もう限界です…〈年金18万円〉の74歳義父を「月額22万円の老人ホーム」に入居させた52歳嫁の絶望。わずか3ヵ月で義父が自宅に帰ってきた日 (※写真はイメージです/PIXTA)

★予算以上の費用と引き換えに手にした平穏

「お義父さん、帰りましょう」 3ヵ月前、安堵感と少しの罪悪感を抱きながら有料老人ホームに預けた義父、田中正雄さん(74歳・仮名)。今日、由美子さん(52歳・仮名)は夫の浩一さん(55歳・仮名)と共に、退去する義父を迎えに来ていました。助手席から後部座席の義父へ努めて明るく声をかけますが、運転席の夫は固く口を結んだまま前を見つめています。

 

数年前に義母を亡くし、義実家で一人暮らしをしていた正雄さん。しかし、ここ1年で認知症の症状が目に見えて進行しました。同じものを何度も買ってくる、薬を飲んだか忘れてしまうといったことから始まり、やがて深夜に目的もなく外を徘徊し、警察に保護されることも一度や二度ではありませんでした。

 

「長男の嫁なのだから」 誰に言われたわけでもありません。
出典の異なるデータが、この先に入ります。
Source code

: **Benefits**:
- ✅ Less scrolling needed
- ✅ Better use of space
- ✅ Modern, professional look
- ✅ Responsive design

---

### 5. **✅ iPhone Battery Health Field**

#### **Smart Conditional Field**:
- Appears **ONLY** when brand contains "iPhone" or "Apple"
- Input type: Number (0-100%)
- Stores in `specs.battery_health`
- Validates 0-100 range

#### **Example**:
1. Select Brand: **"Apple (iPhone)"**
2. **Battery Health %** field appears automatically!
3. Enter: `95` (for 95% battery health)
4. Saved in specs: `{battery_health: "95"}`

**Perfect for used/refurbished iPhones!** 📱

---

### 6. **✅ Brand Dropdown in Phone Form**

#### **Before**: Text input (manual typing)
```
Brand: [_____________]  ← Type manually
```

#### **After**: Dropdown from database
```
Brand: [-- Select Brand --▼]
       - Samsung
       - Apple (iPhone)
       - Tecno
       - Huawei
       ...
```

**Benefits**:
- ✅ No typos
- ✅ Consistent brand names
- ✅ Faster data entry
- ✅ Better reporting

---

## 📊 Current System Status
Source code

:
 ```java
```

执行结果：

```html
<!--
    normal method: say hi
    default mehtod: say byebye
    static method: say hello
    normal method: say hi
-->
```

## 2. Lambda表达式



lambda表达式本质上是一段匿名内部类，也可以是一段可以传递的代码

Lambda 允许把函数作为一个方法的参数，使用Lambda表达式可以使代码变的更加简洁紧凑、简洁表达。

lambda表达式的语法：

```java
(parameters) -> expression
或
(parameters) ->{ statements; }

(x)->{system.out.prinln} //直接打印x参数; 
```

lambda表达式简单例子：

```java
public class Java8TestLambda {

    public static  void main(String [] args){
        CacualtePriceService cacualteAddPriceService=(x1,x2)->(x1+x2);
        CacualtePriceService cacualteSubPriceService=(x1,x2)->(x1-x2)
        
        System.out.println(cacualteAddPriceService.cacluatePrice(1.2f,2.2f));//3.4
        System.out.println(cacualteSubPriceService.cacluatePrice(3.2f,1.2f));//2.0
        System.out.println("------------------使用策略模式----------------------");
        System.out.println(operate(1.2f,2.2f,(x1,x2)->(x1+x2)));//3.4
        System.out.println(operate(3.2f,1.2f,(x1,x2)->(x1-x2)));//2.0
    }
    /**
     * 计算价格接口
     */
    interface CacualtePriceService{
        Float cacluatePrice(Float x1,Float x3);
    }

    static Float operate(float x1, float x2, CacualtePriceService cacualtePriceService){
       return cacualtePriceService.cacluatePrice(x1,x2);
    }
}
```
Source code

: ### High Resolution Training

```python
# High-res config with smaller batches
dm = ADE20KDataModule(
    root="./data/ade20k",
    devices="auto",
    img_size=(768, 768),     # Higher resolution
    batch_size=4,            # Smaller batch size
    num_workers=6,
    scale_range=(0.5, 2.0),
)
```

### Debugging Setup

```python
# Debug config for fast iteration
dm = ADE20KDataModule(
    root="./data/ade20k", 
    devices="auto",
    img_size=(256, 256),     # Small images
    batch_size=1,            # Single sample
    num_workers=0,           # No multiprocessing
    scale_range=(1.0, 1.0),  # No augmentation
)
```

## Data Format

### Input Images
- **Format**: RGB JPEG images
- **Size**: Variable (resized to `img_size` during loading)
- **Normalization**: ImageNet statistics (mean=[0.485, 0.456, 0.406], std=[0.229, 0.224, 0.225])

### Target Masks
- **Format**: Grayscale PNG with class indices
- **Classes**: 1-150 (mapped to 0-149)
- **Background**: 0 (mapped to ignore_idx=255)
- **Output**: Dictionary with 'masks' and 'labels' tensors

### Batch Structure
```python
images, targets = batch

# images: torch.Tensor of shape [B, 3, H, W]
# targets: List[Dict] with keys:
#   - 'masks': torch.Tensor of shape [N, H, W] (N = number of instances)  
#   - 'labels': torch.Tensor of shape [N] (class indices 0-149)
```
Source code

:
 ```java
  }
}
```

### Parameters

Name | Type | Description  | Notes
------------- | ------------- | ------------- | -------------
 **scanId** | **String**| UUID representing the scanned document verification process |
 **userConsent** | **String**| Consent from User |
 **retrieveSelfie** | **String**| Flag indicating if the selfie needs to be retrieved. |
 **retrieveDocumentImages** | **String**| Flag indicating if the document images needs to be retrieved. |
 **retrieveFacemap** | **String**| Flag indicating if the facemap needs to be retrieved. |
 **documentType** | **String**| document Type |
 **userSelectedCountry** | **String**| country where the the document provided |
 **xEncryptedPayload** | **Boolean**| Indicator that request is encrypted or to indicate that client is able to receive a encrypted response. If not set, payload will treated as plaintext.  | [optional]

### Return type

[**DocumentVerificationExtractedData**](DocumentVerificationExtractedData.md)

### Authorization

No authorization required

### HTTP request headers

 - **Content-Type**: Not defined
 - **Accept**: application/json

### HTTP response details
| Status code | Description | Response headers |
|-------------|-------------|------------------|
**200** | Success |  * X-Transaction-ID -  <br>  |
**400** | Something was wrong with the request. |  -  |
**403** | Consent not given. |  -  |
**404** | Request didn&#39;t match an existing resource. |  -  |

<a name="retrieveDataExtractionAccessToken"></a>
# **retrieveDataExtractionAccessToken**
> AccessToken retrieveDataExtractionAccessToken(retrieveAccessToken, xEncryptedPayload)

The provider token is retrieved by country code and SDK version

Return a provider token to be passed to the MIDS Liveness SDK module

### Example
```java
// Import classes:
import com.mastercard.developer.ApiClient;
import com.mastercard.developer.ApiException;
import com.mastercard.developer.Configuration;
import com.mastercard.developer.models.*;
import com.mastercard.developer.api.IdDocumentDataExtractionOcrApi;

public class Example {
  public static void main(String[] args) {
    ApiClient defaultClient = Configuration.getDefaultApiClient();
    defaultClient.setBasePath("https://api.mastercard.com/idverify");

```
しかし、仕事で多忙な夫を支え、パートをしながら家計を切り盛りしてきた由美子さんには、周囲からの無言のプレッシャーが重くのしかかります。週末ごとに夫の実家に通い、身の回りの世話をする「通い介護」を始めましたが、平日の様子が気になって眠れない夜が続きました。介護生活をスタートさせて1年。心身ともに、限界はすぐそこまで迫っていたのです。

 

夫婦で何度も話し合った末、出した結論が「老人ホームへの入居」でした。浩一さんのきょうだいたちは、金銭的な負担が及ばなければ別に問題ないというスタンス。正雄さんの年金は月額18万円ほど。貯蓄を鑑みると、月々の利用料が約20万円が上限です。

 

株式会社LIFULL senior/LIFULL 介護『介護施設入居実態調査 2025』によると、入居した老人ホームの月額費用は「10万円台」が最多で33.6%。「20万円台」(27.3%)、「30万円台」(13.6%)と続きます。また金額と立地以外で重視したものとして「スタッフの質や雰囲気」が32.4%と最多。「すぐに入居できるか」32.2%、「医療体制」(28.2%)、「室内の清潔さ」(25.1%)、「入居者の雰囲気」(24.2%)と続きました。

 

田中さん夫婦が見つけた施設は、義実家から車で30分、田中夫婦の自宅からも45分ほどの距離にある介護付有料老人ホーム。月額費用は22万円と、予算を超えるものでしたが、スタッフの対応がよく、何よりも即入居可能であることで即決したといいます。